(Records for processing):
<<<<
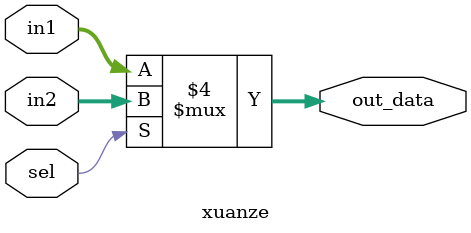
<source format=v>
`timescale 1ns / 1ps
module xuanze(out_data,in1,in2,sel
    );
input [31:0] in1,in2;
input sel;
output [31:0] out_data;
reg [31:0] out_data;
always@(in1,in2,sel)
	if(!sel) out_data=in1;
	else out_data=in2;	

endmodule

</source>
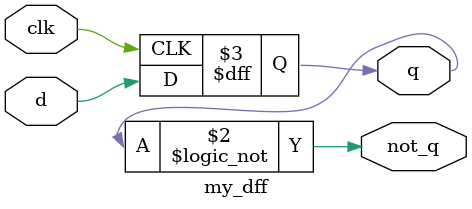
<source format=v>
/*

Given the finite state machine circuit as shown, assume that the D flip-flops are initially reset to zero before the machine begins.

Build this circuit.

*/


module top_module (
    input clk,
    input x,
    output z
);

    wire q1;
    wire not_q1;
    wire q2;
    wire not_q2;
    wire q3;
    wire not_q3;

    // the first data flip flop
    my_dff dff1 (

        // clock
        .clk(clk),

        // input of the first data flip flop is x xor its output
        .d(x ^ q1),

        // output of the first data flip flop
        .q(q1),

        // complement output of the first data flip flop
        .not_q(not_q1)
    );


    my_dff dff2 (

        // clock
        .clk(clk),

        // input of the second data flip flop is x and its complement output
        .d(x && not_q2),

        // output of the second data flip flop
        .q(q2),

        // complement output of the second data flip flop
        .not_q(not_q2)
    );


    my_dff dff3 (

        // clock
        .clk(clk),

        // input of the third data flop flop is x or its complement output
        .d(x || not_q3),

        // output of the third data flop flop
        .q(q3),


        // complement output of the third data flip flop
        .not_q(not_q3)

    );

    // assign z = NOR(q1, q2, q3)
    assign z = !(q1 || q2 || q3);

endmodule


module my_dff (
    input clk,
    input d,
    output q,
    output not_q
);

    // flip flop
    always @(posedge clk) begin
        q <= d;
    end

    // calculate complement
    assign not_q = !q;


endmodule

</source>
>>>>
<<<<
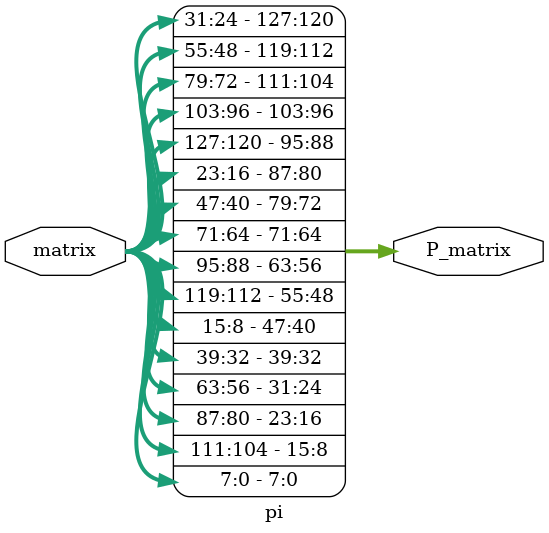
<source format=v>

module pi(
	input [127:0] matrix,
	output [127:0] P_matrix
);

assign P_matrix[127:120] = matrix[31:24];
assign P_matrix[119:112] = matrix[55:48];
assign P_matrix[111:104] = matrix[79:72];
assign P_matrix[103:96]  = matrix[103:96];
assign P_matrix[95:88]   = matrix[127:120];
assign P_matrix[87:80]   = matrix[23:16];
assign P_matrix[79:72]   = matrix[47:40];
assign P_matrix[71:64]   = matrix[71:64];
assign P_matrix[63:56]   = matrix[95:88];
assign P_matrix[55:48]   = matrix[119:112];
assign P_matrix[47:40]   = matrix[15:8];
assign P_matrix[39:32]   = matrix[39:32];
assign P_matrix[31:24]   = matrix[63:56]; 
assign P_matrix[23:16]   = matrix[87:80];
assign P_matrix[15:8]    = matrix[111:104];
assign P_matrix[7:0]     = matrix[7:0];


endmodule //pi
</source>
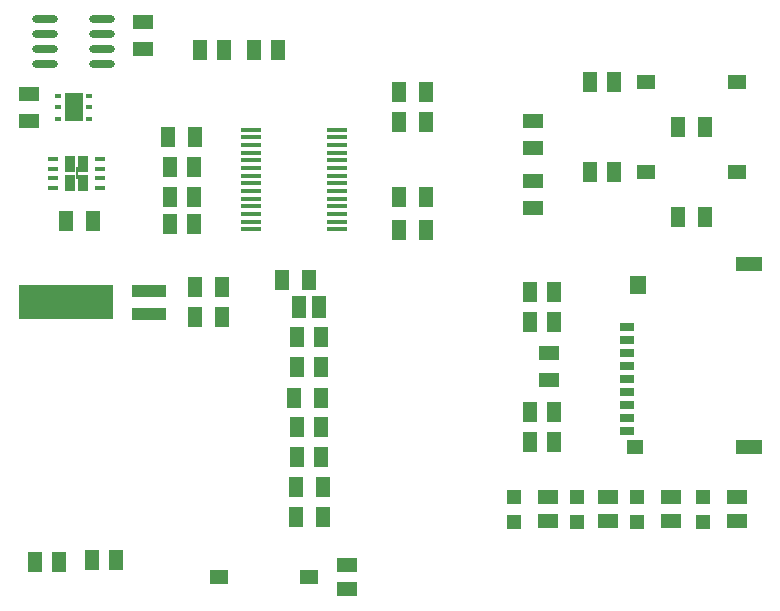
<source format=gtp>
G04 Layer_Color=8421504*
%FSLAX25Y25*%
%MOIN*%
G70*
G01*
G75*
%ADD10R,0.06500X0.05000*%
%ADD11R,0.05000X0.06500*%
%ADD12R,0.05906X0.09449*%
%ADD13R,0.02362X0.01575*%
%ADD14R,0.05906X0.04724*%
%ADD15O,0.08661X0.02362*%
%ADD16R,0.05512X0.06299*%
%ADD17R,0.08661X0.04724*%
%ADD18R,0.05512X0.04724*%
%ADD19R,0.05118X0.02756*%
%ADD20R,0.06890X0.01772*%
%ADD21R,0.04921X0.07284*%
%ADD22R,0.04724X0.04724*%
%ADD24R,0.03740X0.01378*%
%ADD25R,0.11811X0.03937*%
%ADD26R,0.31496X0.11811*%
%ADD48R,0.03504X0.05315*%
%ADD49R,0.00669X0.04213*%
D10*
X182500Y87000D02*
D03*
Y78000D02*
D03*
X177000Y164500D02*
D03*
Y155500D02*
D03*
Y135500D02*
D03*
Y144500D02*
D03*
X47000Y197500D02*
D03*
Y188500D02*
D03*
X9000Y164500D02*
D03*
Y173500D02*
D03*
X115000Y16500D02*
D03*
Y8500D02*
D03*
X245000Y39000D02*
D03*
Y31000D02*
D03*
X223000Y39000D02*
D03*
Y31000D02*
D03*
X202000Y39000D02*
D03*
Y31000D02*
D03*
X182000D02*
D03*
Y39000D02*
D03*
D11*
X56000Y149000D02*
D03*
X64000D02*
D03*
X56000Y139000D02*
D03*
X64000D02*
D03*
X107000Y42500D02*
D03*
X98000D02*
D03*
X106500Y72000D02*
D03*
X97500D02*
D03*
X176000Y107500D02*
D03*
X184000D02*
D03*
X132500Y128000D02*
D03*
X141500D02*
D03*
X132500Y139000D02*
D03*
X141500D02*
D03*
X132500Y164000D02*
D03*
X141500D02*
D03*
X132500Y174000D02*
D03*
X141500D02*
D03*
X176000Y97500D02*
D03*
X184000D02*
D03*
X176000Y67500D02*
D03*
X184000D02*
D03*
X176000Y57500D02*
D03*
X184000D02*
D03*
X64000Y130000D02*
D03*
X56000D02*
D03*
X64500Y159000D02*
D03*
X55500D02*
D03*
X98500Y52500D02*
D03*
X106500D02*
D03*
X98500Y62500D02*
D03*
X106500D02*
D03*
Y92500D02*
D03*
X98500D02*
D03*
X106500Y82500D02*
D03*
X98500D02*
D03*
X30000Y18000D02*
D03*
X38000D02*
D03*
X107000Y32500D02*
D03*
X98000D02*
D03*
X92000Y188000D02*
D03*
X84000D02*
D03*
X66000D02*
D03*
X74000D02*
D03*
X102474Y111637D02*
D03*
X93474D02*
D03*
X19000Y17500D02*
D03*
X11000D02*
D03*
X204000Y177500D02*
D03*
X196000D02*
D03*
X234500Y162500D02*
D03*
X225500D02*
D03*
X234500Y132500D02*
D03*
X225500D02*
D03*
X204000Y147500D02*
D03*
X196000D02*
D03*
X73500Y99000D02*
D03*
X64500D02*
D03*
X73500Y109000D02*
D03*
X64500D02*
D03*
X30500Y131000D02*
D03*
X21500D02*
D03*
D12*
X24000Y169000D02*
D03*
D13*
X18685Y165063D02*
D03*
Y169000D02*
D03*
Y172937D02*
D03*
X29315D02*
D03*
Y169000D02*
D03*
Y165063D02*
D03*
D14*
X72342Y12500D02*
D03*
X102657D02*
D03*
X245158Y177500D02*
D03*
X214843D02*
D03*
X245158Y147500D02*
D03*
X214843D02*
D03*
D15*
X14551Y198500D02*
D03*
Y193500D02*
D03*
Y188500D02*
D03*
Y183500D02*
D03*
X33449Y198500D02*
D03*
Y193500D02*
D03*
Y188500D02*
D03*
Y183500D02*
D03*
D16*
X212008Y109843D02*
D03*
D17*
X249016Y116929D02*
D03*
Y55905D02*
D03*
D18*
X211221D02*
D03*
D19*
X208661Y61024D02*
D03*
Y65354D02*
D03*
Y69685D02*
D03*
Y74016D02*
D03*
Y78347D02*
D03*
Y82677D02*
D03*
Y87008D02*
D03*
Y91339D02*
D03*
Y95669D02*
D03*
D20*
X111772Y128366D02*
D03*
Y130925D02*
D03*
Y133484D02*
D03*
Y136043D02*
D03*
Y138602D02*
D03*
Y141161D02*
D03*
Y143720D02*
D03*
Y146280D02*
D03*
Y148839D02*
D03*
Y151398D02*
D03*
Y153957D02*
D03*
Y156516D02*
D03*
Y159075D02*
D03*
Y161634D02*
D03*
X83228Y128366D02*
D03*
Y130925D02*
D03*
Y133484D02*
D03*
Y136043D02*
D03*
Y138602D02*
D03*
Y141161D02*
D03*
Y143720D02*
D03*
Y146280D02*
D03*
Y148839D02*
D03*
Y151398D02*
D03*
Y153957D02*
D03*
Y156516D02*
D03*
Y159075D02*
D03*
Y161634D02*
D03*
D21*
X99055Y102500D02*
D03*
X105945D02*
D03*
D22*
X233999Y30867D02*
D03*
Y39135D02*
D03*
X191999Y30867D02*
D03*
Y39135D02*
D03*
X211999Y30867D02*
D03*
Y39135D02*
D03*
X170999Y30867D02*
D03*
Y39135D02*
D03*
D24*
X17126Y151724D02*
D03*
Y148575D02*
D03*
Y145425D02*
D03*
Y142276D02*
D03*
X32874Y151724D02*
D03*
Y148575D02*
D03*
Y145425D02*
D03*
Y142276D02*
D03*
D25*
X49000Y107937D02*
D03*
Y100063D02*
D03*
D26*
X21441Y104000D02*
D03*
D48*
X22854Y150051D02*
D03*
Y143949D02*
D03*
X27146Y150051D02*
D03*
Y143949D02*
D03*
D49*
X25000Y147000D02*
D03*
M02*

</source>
>>>>
<<<<
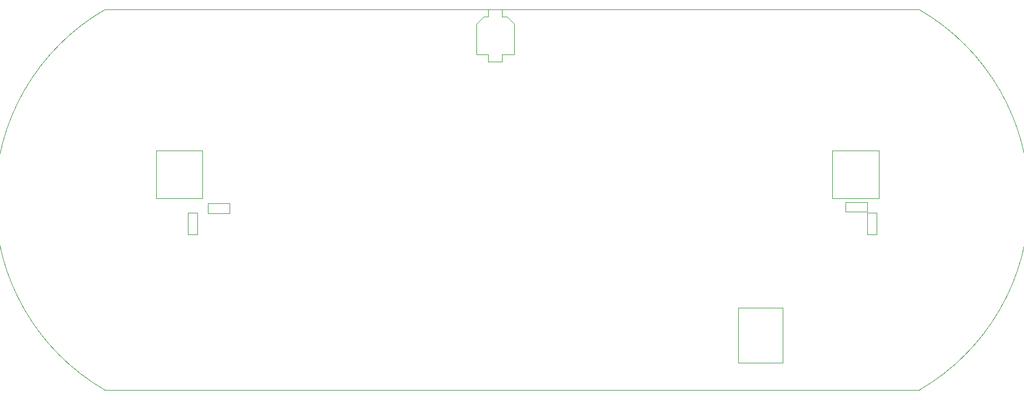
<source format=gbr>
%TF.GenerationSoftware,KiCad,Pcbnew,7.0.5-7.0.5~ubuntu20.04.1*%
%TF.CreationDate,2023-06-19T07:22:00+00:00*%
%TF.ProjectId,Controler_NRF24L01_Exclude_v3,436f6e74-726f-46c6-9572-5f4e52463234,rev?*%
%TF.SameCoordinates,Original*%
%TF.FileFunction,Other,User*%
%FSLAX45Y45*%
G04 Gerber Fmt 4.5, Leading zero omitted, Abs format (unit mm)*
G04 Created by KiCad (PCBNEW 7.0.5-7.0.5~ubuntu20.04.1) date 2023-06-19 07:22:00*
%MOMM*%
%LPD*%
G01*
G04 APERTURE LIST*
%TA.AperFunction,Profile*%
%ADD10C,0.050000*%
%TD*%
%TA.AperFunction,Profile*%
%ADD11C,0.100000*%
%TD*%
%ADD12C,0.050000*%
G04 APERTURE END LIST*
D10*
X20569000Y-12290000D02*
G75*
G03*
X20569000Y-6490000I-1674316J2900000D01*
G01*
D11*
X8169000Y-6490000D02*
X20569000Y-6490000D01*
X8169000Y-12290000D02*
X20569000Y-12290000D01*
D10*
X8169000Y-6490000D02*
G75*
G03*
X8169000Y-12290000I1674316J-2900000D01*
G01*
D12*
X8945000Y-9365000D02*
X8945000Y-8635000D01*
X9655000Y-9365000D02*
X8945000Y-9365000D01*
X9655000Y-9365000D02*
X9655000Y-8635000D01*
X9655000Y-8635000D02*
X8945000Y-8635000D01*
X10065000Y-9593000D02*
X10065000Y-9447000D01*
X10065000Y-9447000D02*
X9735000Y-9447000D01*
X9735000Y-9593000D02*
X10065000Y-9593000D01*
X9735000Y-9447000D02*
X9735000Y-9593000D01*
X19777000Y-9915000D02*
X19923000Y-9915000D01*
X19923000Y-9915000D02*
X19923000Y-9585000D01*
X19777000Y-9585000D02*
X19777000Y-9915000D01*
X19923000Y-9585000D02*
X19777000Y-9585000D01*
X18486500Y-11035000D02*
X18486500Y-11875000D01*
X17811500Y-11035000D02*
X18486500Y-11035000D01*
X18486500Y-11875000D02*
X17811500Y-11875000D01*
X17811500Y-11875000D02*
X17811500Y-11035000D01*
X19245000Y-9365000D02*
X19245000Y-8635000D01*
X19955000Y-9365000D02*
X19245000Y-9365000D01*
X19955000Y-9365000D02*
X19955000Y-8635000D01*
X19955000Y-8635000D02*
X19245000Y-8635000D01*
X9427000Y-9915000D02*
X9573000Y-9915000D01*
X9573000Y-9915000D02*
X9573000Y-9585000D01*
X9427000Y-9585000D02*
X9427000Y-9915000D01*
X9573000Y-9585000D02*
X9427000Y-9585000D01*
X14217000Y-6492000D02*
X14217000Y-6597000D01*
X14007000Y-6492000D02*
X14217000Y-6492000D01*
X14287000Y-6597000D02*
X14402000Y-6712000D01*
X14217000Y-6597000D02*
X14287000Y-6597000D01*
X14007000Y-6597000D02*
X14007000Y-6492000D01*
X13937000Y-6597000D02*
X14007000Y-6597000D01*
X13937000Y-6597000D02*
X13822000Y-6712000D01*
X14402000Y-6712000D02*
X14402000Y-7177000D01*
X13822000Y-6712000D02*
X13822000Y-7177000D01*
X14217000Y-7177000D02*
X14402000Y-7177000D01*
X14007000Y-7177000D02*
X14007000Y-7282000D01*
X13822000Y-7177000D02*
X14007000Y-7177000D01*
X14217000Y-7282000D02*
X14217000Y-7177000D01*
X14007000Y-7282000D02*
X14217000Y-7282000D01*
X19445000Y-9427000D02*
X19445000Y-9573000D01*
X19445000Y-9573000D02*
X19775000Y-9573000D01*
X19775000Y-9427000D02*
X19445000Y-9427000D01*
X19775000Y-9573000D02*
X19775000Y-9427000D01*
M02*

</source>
>>>>
(What is being asked): Please count the lines in the data that include the word "KiCad" and report the number by itself.

(Reply): 2